Antoine GolliotMonsieur le ministre, j'appelle votre attention sur la situation préoccupante du territoire du Boulonnais en matière d'accompagnement des personnes en situation de handicap. Dans ce bassin de vie, pourtant doté d'acteurs engagés et de structures médico-sociales reconnues, comme le centre d'action médico-sociale précoce de Boulogne-sur-Mer, l'établissement et service d'aide par le travail du Boulonnais, le foyer de vie La Ferme, le foyer Jean-Marie Marichez ou encore plusieurs services d'accompagnement et associations spécialisées, les besoins dépassent très largement l'offre disponible.
Les familles me signalent des délais d'attente particulièrement longs pour obtenir une place. La situation est encore plus difficile pour les jeunes adultes à l'issue de leur parcours en structure pour enfants. Beaucoup ne bénéficient pas de solution adaptée, ce qui entraîne de véritables ruptures d'accompagnement.
Faute de réponses locales suffisantes, certaines familles sont contraintes d'accepter des orientations éloignées du domicile. Ces parcours se font même parfois hors du territoire national, notamment en Belgique. Ces situations ont des conséquences humaines lourdes pour les personnes concernées et leurs proches. Elles représentent également un coût financier important.
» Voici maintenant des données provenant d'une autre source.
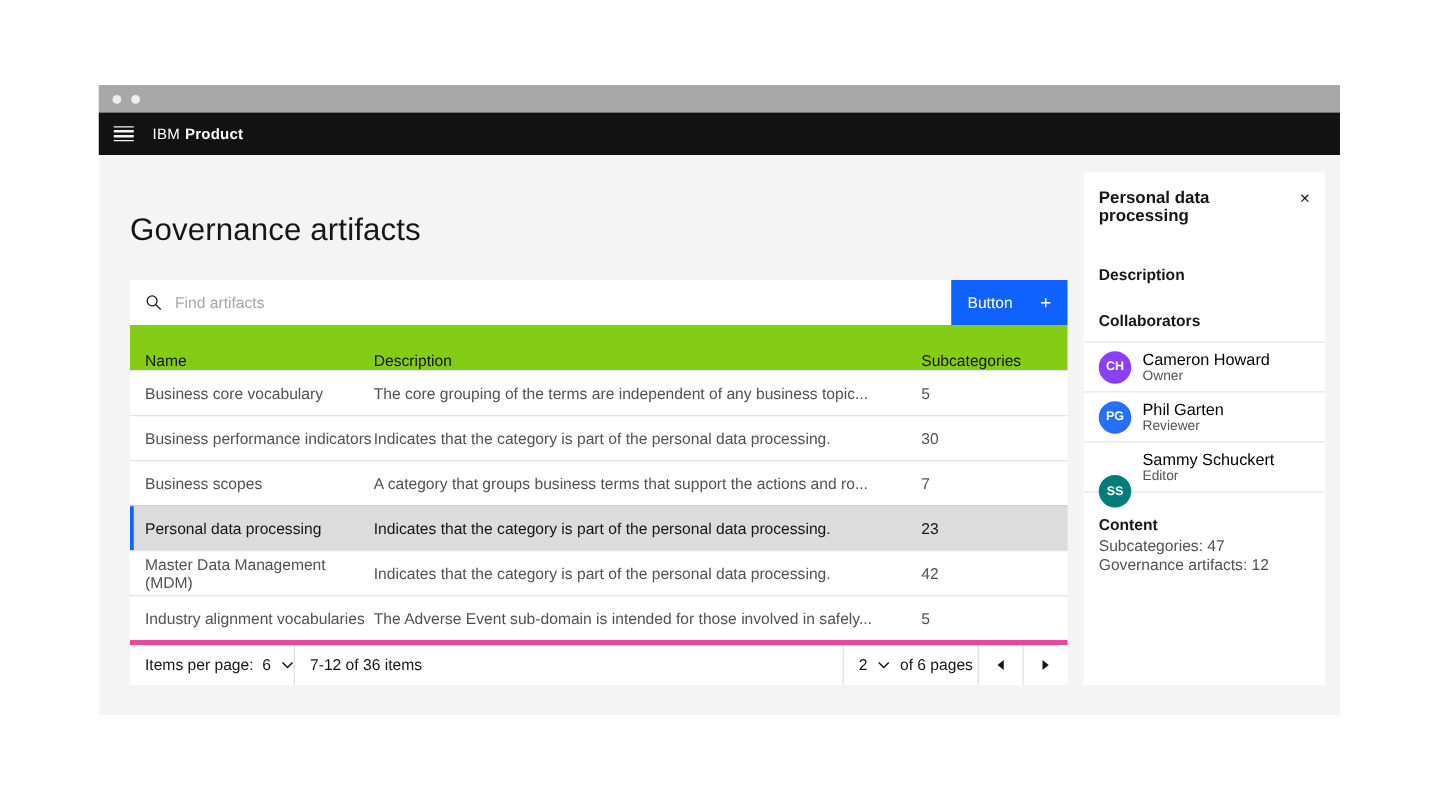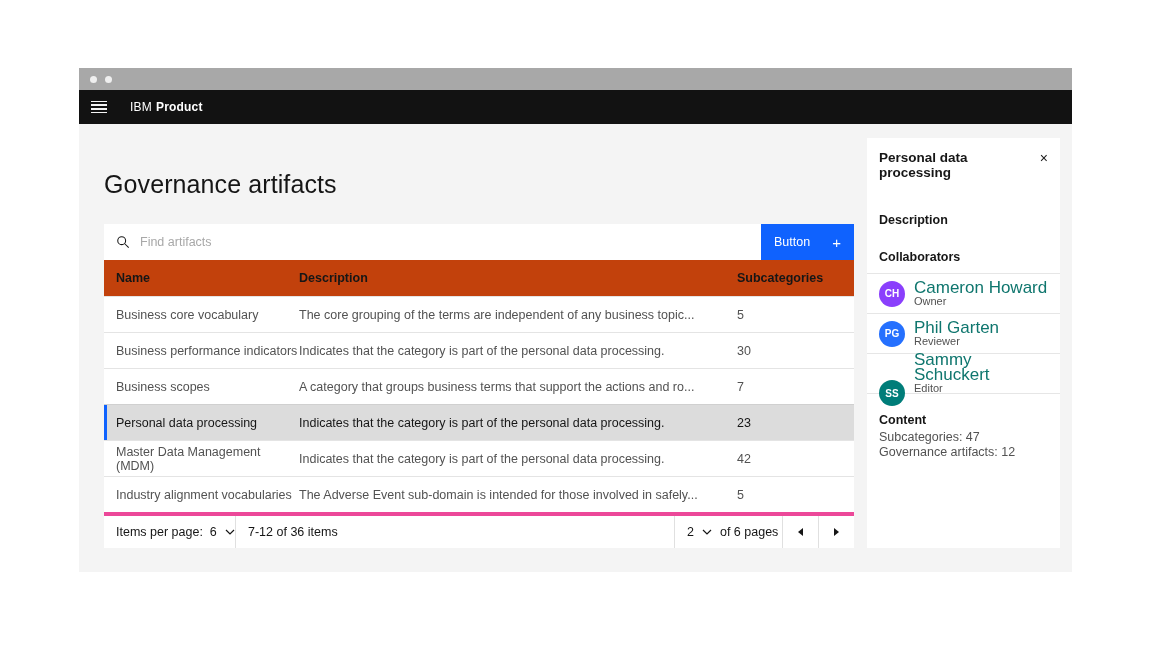"IBM Product" .appbar { gap: 8px -> none }
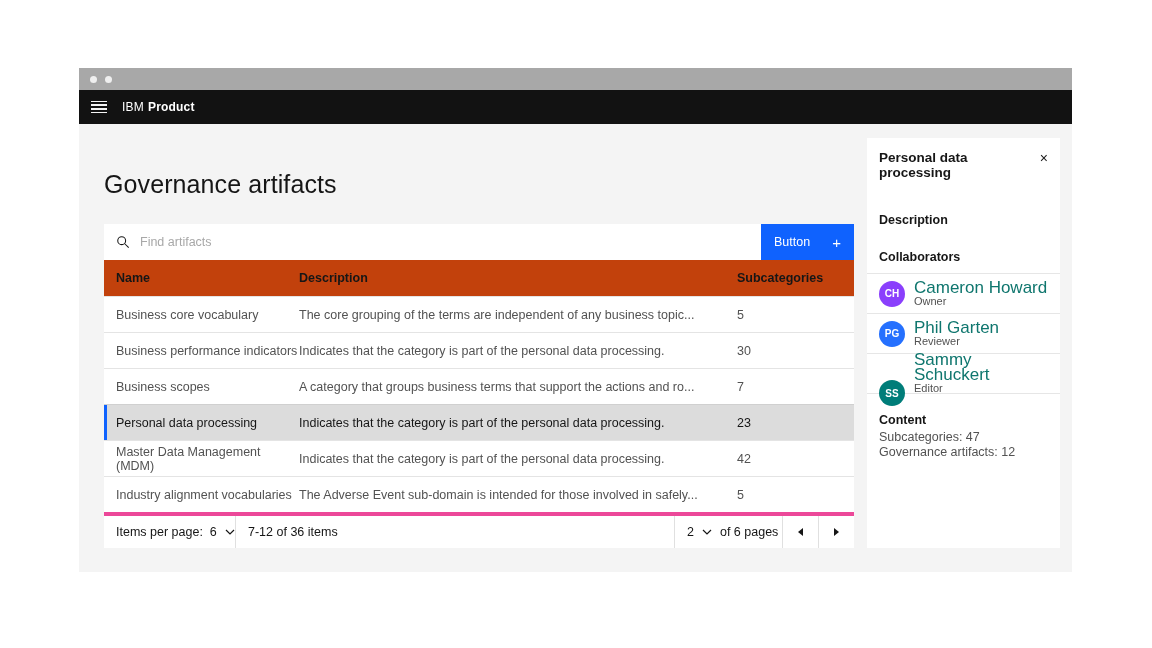"Name" .t-row.t-head { align-items: none -> flex-end; background: #c2410c -> #84cc16; font-weight: 700 -> 400 }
Cette réalité locale n'est malheureusement pas isolée. Elle reflète une difficulté plus globale : partout en France, les tensions pesant sur les places disponibles dans les établissements spécialisés persistent, malgré les stratégies nationales visant à développer de nouvelles solutions et à réduire les inégalités territoriales.
Quelles mesures concrètes et ciblées le gouvernement entend-il appliquer pour les territoires sous-dotés comme le Boulonnais ? Il convient d'augmenter rapidement l'offre de solutions de proximité, de sécuriser les parcours de vie des personnes en situation de handicap et de garantir enfin une égalité réelle d'accès à un accompagnement adapté sur l'ensemble du territoire.